Kimberley Rew – Great Central Revisited
He was a Soft Boy, then he was a Wave, and now he’s a Soft Boy again. After parting ways with Robyn Hitchcock in the early 1980s, Kimberley Rew released his first record under his own name, the 1982 EP Bible Of Bop. He then enjoyed chart success with Katrina & the Waves, playing guitar and penning some of their hits (including “Walking On Sunshine”, later covered by Dolly Parton on her Treasures album).
Rew returned to American shores at the end of the 1990s, accompanying Hitchcock on a series of shows. That led to a full-blown Soft Boys reunion tour, timed to coincide with the 20th anniversary of their classic Underwater Moonlight. In the midst of those activities came Rew’s first full-length release, Tunnel Into Summer. Now, two years later, comes Great Central Revisited.
The disc is overflowing with gorgeous guitar parts, opening with the chiming “Life Itself”. While evoking the 1960s’ Three Bs (Beatles, Byrds, Beach Boys), it stands squarely in the 21st century, with a healthy dollop of the higher volume and tempoed developments that followed, and a winningly varied selection of material.

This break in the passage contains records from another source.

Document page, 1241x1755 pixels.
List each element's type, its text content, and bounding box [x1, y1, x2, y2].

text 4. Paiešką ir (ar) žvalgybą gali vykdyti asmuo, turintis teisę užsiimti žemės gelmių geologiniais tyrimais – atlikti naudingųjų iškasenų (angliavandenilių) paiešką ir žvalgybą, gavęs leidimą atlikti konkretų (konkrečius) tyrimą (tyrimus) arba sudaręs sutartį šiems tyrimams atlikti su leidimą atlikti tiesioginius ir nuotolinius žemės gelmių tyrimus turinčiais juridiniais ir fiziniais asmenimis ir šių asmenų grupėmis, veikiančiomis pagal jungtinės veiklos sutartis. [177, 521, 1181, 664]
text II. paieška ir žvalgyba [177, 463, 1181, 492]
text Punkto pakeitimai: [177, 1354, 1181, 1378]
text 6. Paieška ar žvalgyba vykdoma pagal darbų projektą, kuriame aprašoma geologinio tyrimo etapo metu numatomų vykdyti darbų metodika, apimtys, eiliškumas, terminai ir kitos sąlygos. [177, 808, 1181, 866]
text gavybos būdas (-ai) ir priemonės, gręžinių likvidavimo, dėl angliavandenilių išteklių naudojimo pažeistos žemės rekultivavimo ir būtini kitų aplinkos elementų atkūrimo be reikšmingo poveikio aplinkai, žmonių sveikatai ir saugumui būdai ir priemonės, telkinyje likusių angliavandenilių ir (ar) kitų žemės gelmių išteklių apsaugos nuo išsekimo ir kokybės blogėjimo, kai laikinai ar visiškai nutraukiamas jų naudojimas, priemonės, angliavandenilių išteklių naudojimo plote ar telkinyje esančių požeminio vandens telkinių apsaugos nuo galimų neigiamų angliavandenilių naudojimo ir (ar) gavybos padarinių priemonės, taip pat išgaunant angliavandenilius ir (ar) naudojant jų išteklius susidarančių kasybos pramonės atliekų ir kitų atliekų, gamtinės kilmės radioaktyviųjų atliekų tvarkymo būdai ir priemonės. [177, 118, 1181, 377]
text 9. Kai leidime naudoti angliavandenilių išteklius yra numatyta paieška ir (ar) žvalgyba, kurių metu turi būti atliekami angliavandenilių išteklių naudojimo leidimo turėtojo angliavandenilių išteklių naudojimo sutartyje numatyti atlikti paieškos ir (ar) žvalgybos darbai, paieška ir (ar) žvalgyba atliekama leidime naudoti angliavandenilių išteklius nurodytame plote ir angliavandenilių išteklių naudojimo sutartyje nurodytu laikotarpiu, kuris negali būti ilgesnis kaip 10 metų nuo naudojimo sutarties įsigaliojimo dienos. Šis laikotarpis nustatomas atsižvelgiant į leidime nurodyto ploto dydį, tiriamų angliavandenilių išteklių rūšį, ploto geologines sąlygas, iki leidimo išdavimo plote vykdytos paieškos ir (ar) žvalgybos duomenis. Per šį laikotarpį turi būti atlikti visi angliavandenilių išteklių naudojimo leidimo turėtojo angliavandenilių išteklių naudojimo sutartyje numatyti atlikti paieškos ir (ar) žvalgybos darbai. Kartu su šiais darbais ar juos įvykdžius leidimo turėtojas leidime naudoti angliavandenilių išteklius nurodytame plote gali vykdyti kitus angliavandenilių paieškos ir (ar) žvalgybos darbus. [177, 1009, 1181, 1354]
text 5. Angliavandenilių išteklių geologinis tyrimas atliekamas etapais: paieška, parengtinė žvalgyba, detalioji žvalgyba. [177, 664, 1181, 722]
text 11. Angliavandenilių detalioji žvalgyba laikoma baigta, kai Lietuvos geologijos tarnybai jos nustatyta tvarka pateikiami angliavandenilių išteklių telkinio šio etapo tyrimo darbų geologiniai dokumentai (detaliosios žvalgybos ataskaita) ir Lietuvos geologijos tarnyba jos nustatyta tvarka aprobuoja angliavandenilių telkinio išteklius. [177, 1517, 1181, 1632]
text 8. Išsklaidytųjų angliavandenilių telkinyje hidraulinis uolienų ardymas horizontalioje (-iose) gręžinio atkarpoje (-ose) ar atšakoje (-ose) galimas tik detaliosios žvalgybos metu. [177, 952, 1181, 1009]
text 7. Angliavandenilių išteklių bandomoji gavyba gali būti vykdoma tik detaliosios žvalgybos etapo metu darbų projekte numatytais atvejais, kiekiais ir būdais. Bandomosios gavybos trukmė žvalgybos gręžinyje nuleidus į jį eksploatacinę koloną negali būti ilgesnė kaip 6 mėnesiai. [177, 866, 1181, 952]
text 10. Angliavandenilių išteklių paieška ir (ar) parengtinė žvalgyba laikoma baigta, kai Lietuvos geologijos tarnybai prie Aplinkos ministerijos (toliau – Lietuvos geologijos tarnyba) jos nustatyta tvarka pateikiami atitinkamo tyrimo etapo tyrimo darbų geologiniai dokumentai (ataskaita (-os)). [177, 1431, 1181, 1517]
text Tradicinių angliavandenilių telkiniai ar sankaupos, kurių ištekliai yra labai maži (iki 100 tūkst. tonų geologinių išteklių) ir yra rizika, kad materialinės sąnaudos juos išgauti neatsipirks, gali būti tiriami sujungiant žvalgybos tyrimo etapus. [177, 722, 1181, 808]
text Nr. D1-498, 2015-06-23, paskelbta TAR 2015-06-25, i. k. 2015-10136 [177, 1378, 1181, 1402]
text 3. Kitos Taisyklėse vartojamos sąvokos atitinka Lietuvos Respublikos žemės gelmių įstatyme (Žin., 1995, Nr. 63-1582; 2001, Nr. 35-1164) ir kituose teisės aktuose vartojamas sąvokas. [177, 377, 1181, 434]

Grand Central Revisited is a very British affair. Rew chronicles the demise of “Screaming Lord Sutch” and, on “EC Blues”, celebrates the enduring legacy of Eddie Cochran, an American who was embraced in England more than at home, dying on the highway en route to London’s Heathrow Airport in 1960. Rew sings of Cochran, “His music still shines brighter than the star he was”; that seems an equally fair assessment of Rew’s own career, shining just outside the spotlight.